Cardiff University scientists make 'new fuel' discovery
A new way of creating greener and cheaper fuel from methane has been discovered by scientists at Cardiff University.
They have found a way of creating methanol using nanoparticles of gold to initiate a chemical reaction between methane, oxygen and hydrogen peroxide.
It can be done in one stage and at temperatures no higher than 50C (122F).
Prof Stuart Taylor, of the university's Catalysis Institute, said it could become an alternative to petrol.
It is also believed the new system of creating methanol could be used to create chemicals and plastics.
Traditionally, methanol is created by converting methane into hydrogen and carbon monoxide at high temperatures, then reassembling them in a different order in a second highly pressurised process.
Prof Taylor explained: "The current two-stage 'steam reforming' process is very energy intensive, as it requires a lot of fuel to achieve high temperatures, but for over a century no-one has been able to come up with a better system.
"Both methods essentially break a hydrogen bond in a methane molecule and introduce another oxygen atom, but in our process the gold palladium nanoparticles act as a catalyst to bring about this reaction in a single stage."

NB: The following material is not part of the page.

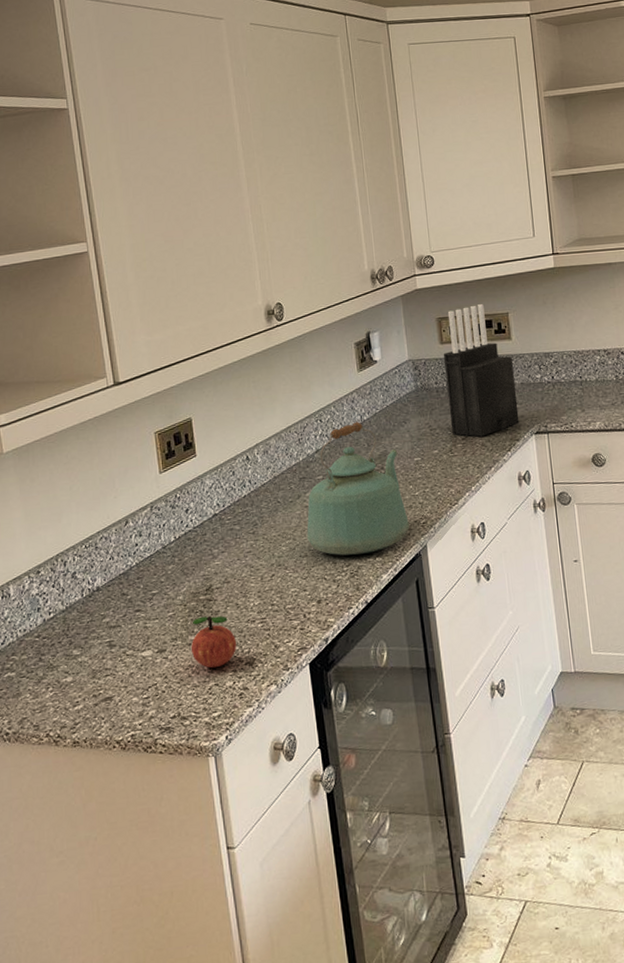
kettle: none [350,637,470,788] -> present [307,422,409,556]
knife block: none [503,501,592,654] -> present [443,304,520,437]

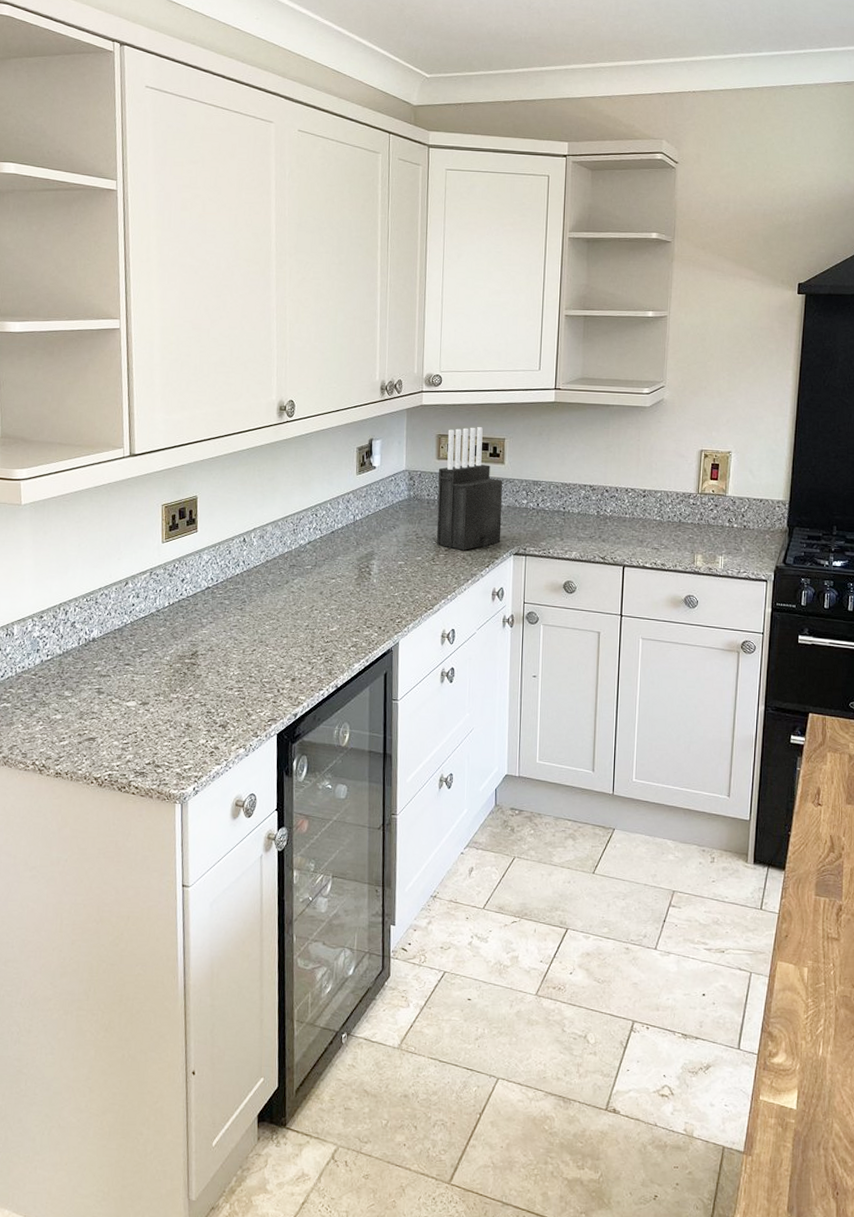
apple: present [190,615,237,668] -> none [171,678,214,726]
kettle: present [307,422,409,556] -> none [290,521,385,643]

The discovery promises to be not only cheaper, but much more environmentally friendly, as it both reduces energy consumption and conserves dwindling stocks of natural gas.
It also opens up the prospect for the first time of easily converting natural gas into methanol at the site where it is extracted, so that it can be piped as a liquid in normal atmospheric conditions.
At the moment methane has to be condensed into liquid natural gas and shipped in pressurised containers.
Prof Taylor said it would also simplify the processes for manufacturing plastics and chemicals.
"Methanol is vital in manufacturing as it's much more reactive than methane, and so can be more easily transformed into a wide range of fuels and chemicals," he added.
"So finding an easier way to produce methanol will have a knock-on effect for all sorts of industries."
The team's research is published in journal Science.